Le frère dominicain Martín de Murúa (espagnol, 1525 – 1618) a écrit dans « Historia general del Piru » (1616) : « L’arc en ciel, qu’ils appelaient cuychi, était toujours quelque chose d’horrible et d’effrayant, et ils craignaient pour ce qui leur semblait la plupart du temps mourir ou leur arriver quelque malheur. Ils le vénéraient et n’osaient pas lever les yeux dessus. S’ils le regardaient, ils n’osaient pas la montrer du doigt, croyant qu’ils mourraient ou qu’il entrerait dans leur estomac, et ils prenaient de la terre et s’en enduisaient le visage et la partie et l’endroit où ils pensaient que le pied de l’arche était tombé ; ils pensaient que c’était quelque chose à craindre, et qu’il y avait là quelque huaca ou autre chose digne de révérence. D’autres disaient que l’arche sortait d’une source ou d’une fontaine et que si elle traversait un Indien, il mourrait ou des catastrophes et des maladies s’abattraient sur lui ».
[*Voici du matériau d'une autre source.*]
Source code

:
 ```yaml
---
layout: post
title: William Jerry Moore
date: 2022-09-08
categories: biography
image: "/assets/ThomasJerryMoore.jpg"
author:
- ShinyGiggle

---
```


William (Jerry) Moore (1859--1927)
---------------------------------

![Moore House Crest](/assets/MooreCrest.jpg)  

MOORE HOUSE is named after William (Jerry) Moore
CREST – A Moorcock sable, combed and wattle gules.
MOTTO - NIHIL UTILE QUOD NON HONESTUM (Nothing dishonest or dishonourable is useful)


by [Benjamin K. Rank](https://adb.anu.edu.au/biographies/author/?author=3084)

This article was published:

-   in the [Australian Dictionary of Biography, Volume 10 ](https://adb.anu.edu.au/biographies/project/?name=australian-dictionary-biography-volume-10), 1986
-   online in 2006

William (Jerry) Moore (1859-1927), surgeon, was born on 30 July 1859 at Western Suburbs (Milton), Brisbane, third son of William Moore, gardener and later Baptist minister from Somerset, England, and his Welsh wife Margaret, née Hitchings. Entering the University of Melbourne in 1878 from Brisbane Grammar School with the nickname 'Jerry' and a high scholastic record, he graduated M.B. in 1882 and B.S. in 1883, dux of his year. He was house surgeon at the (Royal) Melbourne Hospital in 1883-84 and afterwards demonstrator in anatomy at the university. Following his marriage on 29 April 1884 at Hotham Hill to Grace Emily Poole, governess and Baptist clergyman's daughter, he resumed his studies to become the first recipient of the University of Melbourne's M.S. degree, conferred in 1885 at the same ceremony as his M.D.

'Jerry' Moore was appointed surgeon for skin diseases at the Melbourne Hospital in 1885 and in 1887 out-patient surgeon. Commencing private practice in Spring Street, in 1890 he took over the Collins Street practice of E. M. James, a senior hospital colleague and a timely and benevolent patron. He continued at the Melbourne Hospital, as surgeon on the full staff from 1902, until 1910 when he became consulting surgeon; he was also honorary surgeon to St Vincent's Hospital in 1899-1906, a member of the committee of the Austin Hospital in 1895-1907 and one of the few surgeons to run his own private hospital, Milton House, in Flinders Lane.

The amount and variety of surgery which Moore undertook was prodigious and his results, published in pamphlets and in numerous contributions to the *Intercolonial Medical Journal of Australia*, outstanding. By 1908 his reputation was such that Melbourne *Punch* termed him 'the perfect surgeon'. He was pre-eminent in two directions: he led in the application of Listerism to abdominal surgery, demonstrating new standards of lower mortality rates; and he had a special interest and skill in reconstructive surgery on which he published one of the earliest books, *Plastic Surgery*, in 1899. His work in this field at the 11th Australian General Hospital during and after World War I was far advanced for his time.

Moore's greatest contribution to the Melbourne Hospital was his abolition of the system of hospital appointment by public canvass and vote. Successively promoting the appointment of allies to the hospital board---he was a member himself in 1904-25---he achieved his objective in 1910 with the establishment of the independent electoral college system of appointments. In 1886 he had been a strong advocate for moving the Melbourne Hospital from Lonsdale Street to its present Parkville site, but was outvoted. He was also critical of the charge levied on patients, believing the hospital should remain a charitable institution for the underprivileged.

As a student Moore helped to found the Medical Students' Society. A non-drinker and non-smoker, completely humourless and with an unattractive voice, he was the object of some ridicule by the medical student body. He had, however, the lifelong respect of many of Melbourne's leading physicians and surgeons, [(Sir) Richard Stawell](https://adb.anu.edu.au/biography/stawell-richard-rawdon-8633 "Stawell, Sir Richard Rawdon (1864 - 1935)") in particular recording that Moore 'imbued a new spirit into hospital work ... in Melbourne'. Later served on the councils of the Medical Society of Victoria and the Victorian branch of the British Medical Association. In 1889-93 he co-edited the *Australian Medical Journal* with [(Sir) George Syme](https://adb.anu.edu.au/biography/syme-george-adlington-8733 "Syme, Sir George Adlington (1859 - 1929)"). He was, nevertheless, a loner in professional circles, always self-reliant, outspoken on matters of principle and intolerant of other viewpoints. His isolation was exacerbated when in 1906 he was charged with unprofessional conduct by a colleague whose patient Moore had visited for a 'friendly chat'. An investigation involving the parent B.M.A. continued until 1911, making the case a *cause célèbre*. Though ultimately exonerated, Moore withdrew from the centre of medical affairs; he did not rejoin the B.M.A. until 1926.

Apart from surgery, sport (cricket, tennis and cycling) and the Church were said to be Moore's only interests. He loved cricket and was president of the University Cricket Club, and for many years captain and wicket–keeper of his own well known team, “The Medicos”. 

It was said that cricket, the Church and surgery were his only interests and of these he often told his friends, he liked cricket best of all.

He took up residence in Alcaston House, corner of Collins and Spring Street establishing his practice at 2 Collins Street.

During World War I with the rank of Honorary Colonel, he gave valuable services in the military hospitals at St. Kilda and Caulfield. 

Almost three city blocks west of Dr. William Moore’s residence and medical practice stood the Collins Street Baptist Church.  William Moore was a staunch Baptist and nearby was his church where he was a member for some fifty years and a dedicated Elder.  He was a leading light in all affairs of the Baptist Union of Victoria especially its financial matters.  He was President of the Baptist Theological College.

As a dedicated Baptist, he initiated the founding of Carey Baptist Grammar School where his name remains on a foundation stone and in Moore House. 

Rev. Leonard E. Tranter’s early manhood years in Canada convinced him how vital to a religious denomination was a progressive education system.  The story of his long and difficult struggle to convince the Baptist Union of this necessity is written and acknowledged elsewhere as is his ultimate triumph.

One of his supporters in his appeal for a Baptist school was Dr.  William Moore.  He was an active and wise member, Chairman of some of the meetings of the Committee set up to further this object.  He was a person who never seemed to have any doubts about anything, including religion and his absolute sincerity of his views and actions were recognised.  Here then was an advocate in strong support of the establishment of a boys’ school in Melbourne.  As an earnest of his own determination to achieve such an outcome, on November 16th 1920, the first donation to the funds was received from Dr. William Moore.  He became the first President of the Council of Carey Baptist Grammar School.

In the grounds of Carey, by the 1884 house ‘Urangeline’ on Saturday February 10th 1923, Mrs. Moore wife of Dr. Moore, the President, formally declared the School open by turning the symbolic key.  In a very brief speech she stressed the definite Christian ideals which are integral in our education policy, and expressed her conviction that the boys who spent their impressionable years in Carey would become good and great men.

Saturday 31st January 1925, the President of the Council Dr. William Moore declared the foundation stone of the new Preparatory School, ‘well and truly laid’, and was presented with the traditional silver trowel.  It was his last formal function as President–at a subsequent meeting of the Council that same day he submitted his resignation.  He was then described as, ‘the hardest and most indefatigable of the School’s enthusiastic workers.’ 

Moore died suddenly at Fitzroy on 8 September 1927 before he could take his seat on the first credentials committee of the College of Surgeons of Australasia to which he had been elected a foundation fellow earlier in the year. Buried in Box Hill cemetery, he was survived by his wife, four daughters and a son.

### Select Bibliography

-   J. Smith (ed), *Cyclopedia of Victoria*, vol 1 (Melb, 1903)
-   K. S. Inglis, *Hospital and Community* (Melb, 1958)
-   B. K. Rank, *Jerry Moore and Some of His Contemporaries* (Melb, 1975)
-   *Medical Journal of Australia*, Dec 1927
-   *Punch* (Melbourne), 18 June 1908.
Pour sa part, l’Inca Garcilaso, en décrivant le Temple de l’Arc-en-ciel, à Coricancha : « … une autre chambre, la quatrième, était dédiée à l’arc en ciel, parce qu’ils croyaient qu’il venait du Soleil, et les Rois Incas l’avaient pris comme devise et armoiries, parce qu’ils se vantaient de descendre du Soleil. Cette chambre était toute ornée d’or. Sur une de ses toiles, sur les plaques d’or, ils avaient peint l’arc en ciel, si grand qu’il s’étendait d’un mur à l’autre avec toutes ses couleurs vives. Ils appellent l’arc cuychu et, l’ayant en cette vénération, quand ils le voyaient en l’air, ils fermaient la bouche et mettaient les mains devant, parce qu’ils disaient que s’ils découvraient leurs dents, cela les épuiserait et les appauvrirait ».

Templo Arco Iris
Temple de l’arc-en-ciel
Coricancha.
En arrière-plan, le temple Arc-en-ciel.

Pour les termes « cuychi » et « cuychu » exprimés par les auteurs pour désigner l’arc-en-ciel, il convient d’utiliser selon les règles actuelles de la langue quechua : « k’uychi ».
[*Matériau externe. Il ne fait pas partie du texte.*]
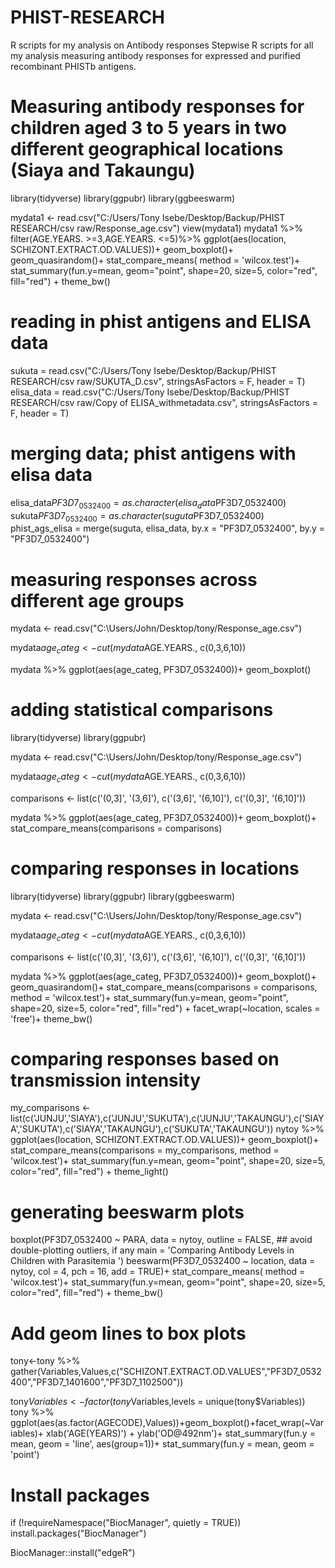 # PHIST-RESEARCH
R scripts for my analysis on Antibody responses
Stepwise R scripts for all my analysis measuring antibody responses for expressed and purified recombinant PHISTb antigens.
# Measuring antibody responses for children aged 3 to 5 years in two different geographical locations (Siaya and Takaungu)
library(tidyverse)
library(ggpubr)
library(ggbeeswarm)

mydata1 <- read.csv("C:/Users/Tony Isebe/Desktop/Backup/PHIST RESEARCH/csv raw/Response_age.csv")
view(mydata1)
mydata1 %>%
  filter(AGE.YEARS. >=3,AGE.YEARS. <=5)%>%
  ggplot(aes(location, SCHIZONT.EXTRACT.OD.VALUES))+
  geom_boxplot()+
  geom_quasirandom()+
 stat_compare_means( method = 'wilcox.test')+
  stat_summary(fun.y=mean, geom="point", shape=20, size=5, color="red", fill="red") +
  theme_bw()
  
# reading in phist antigens and ELISA data
sukuta = read.csv("C:/Users/Tony Isebe/Desktop/Backup/PHIST RESEARCH/csv raw/SUKUTA_D.csv", stringsAsFactors = F, header = T)
elisa_data = read.csv("C:/Users/Tony Isebe/Desktop/Backup/PHIST RESEARCH/csv raw/Copy of ELISA_withmetadata.csv", stringsAsFactors = F, header = T)

# merging data; phist antigens with elisa data
elisa_data$PF3D7_0532400 = as.character(elisa_data$PF3D7_0532400)
sukuta$PF3D7_0532400 = as.character(suguta$PF3D7_0532400)
phist_ags_elisa = merge(suguta, elisa_data, by.x = "PF3D7_0532400", by.y = "PF3D7_0532400")

# measuring responses across different age groups
mydata <- read.csv("C:\\Users/John/Desktop/tony/Response_age.csv")

mydata$age_categ <- cut(mydata$AGE.YEARS., c(0,3,6,10))

mydata %>% 
            ggplot(aes(age_categ, PF3D7_0532400))+
            geom_boxplot()
            
# adding statistical comparisons
library(tidyverse)
library(ggpubr)

mydata <- read.csv("C:\\Users/John/Desktop/tony/Response_age.csv")

mydata$age_categ <- cut(mydata$AGE.YEARS., c(0,3,6,10))

comparisons <- list(c('(0,3]', '(3,6]'), c('(3,6]', '(6,10]'), c('(0,3]', '(6,10]'))

mydata %>% 
            ggplot(aes(age_categ, PF3D7_0532400))+
            geom_boxplot()+
            stat_compare_means(comparisons = comparisons)
# comparing responses in locations

library(tidyverse)
library(ggpubr)
library(ggbeeswarm)

mydata <- read.csv("C:\\Users/John/Desktop/tony/Response_age.csv")

mydata$age_categ <- cut(mydata$AGE.YEARS., c(0,3,6,10))

comparisons <- list(c('(0,3]', '(3,6]'), c('(3,6]', '(6,10]'), c('(0,3]', '(6,10]'))

mydata %>% 
            ggplot(aes(age_categ, PF3D7_0532400))+
            geom_boxplot()+
            geom_quasirandom()+
            stat_compare_means(comparisons = comparisons, method = 'wilcox.test')+
            stat_summary(fun.y=mean, geom="point", shape=20, size=5, color="red", fill="red") +
            facet_wrap(~location, scales = 'free')+
            theme_bw()
# comparing responses based on transmission intensity
my_comparisons <- list(c('JUNJU','SIAYA'),c('JUNJU','SUKUTA'),c('JUNJU','TAKAUNGU'),c('SIAYA','SUKUTA'),c('SIAYA','TAKAUNGU'),c('SUKUTA','TAKAUNGU'))
nytoy %>% 
  ggplot(aes(location, SCHIZONT.EXTRACT.OD.VALUES))+
  geom_boxplot()+
  stat_compare_means(comparisons = my_comparisons, method = 'wilcox.test')+
  stat_summary(fun.y=mean, geom="point", shape=20, size=5, color="red", fill="red") +
  theme_light()
  # generating beeswarm plots
  boxplot(PF3D7_0532400 ~ PARA, data = nytoy, 
          outline = FALSE,     ## avoid double-plotting outliers, if any
          main = 'Comparing Antibody Levels in Children with  Parasitemia
')
beeswarm(PF3D7_0532400 ~ location, data = nytoy, 
         col = 4, pch = 16, add = TRUE)+
  stat_compare_means( method = 'wilcox.test')+
  stat_summary(fun.y=mean, geom="point", shape=20, size=5, color="red", fill="red") +
  theme_bw()
  # Add geom lines to box plots
  tony<-tony %>% gather(Variables,Values,c("SCHIZONT.EXTRACT.OD.VALUES","PF3D7_0532400","PF3D7_1401600","PF3D7_1102500")) 

tony$Variables<-factor(tony$Variables,levels = unique(tony$Variables))
tony %>% 
  ggplot(aes(as.factor(AGECODE),Values))+geom_boxplot()+facet_wrap(~Variables)+
  xlab('AGE(YEARS)') + ylab('OD@492nm')+
  stat_summary(fun.y = mean, geom = 'line', aes(group=1))+
  stat_summary(fun.y = mean, geom = 'point')
  
  # Install packages
  if (!requireNamespace("BiocManager", quietly = TRUE))
    install.packages("BiocManager")

BiocManager::install("edgeR")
Dans l’astronomie inca, l’arc-en-ciel revêt un caractère mystique et extraordinaire, en raison de sa nature différente, éthérée, illusoire et pourtant visible.

La décomposition de la lumière solaire dans l’atmosphère humide, après une pluie, produit ce phénomène optique et météorologique de réfraction, cette connexion cosmique connue des Incas a fait de K’uychi une divinité.
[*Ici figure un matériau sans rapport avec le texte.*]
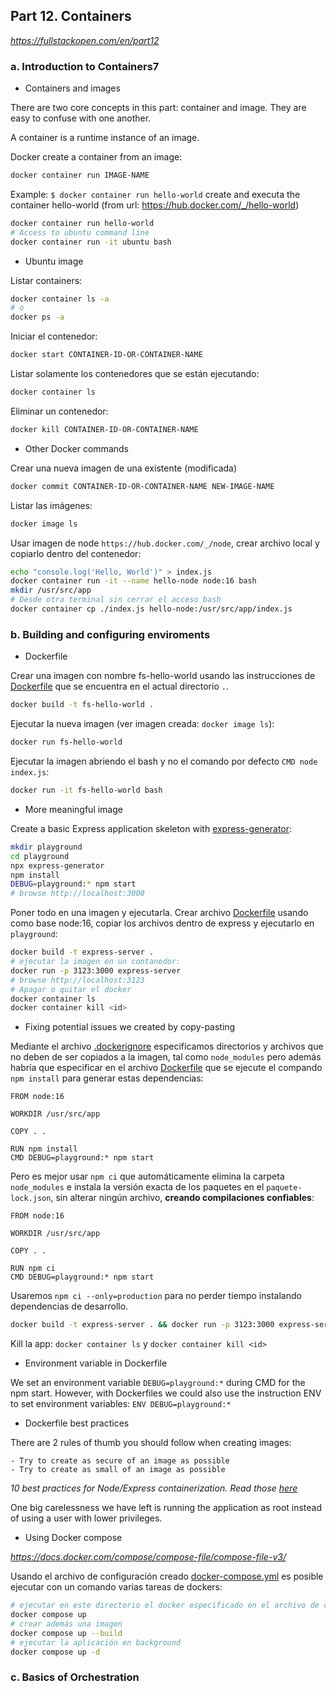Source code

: ## Part 12. Containers

_https://fullstackopen.com/en/part12_

### a. Introduction to Containers7

- Containers and images

There are two core concepts in this part: container and image. They are easy to confuse with one another.

A container is a runtime instance of an image.

Docker create a container from an image:

```sh
docker container run IMAGE-NAME
```

Example: `$ docker container run hello-world` create and executa the container hello-world (from url: https://hub.docker.com/_/hello-world)

```sh
docker container run hello-world
# Access to ubuntu command line
docker container run -it ubuntu bash
```

- Ubuntu image

Listar containers:

```sh
docker container ls -a
# o
docker ps -a
```

Iniciar el contenedor:

```sh
docker start CONTAINER-ID-OR-CONTAINER-NAME
```

Listar solamente los contenedores que se están ejecutando:

```sh
docker container ls
```

Eliminar un contenedor:

```sh
docker kill CONTAINER-ID-OR-CONTAINER-NAME
```

- Other Docker commands

Crear una nueva imagen de una existente (modificada)

```sh
docker commit CONTAINER-ID-OR-CONTAINER-NAME NEW-IMAGE-NAME
```

Listar las imágenes:

```sh
docker image ls
```

Usar imagen de node `https://hub.docker.com/_/node`, crear archivo local y copiarlo dentro del contenedor:

```sh
echo "console.log('Hello, World')" > index.js
docker container run -it --name hello-node node:16 bash
mkdir /usr/src/app
# Desde otra terminal sin cerrar el acceso bash
docker container cp ./index.js hello-node:/usr/src/app/index.js
```

### b. Building and configuring enviroments

- Dockerfile

Crear una imagen con nombre fs-hello-world usando las instrucciones de [Dockerfile](Dockerfile) que se encuentra en el actual directorio `.`.

```sh
docker build -t fs-hello-world .
```

Ejecutar la nueva imagen (ver imagen creada: `docker image ls`):

```sh
docker run fs-hello-world
```

Ejecutar la imagen abriendo el bash y no el comando por defecto `CMD node index.js`:

```sh
docker run -it fs-hello-world bash
```

- More meaningful image

Create a basic Express application skeleton with [express-generator](https://expressjs.com/en/starter/generator.html):

```sh
mkdir playground
cd playground
npx express-generator
npm install
DEBUG=playground:* npm start
# browse http://localhost:3000
```

Poner todo en una imagen y ejecutarla. Crear archivo [Dockerfile](playground/Dockerfile) usando como base node:16, copiar los archivos dentro de express y ejecutarlo en `playground`:

```sh
docker build -t express-server .
# ejecutar la imagen en un contanedor:
docker run -p 3123:3000 express-server
# browse http://localhost:3123
# Apagar o quitar el docker
docker container ls
docker container kill <id>
```

- Fixing potential issues we created by copy-pasting

Mediante el archivo [.dockerignore](playground/.dockerignore) especificamos directorios y archivos que no deben de ser copiados a la imagen, tal como `node_modules` pero además habría que especificar en el archivo [Dockerfile](playground/Dockerfile) que se ejecute el compando `npm install` para generar estas dependencias:

```
FROM node:16

WORKDIR /usr/src/app

COPY . .

RUN npm install
CMD DEBUG=playground:* npm start
```

Pero es mejor usar `npm ci` que automáticamente elimina la carpeta `node_modules` e instala la versión exacta de los paquetes en el `paquete-lock.json`, sin alterar ningún archivo, **creando compilaciones confiables**:

```
FROM node:16

WORKDIR /usr/src/app

COPY . .

RUN npm ci
CMD DEBUG=playground:* npm start
```

Usaremos `npm ci --only=production` para no perder tiempo instalando dependencias de desarrollo.

```sh
docker build -t express-server . && docker run -p 3123:3000 express-server
```

Kill la app: `docker container ls` y `docker container kill <id>`

- Environment variable in Dockerfile

We set an environment variable `DEBUG=playground:*` during CMD for the npm start. However, with Dockerfiles we could also use the instruction ENV to set environment variables: `ENV DEBUG=playground:*`

- Dockerfile best practices

There are 2 rules of thumb you should follow when creating images:

    - Try to create as secure of an image as possible
    - Try to create as small of an image as possible

_10 best practices for Node/Express containerization. Read those [here](https://snyk.io/blog/10-best-practices-to-containerize-nodejs-web-applications-with-docker/)_

One big carelessness we have left is running the application as root instead of using a user with lower privileges.

- Using Docker compose

_https://docs.docker.com/compose/compose-file/compose-file-v3/_

Usando el archivo de configuración creado [docker-compose.yml](playground/docker-compose.yml) es posible ejecutar con un comando varias tareas de dockers:

```sh
# ejecutar en este directorio el docker especificado en el archivo de conf.
docker compose up
# crear además una imagen
docker compose up --build
# ejecutar la aplicación en background
docker compose up -d
```

### c. Basics of Orchestration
K’uychi émerge des « pukyus » (sources d’eau) et est lié à la saison des pluies (novembre à avril). Dans la cosmologie inca, il est associé au serpent, notamment à Amaru, le mythique et gigantesque ophidien à deux têtes. On dit que ses deux têtes sont immergées dans les « pukyus » et que son corps arqué devient coloré, dominant l’horizon et occupant de grandes surfaces du ciel.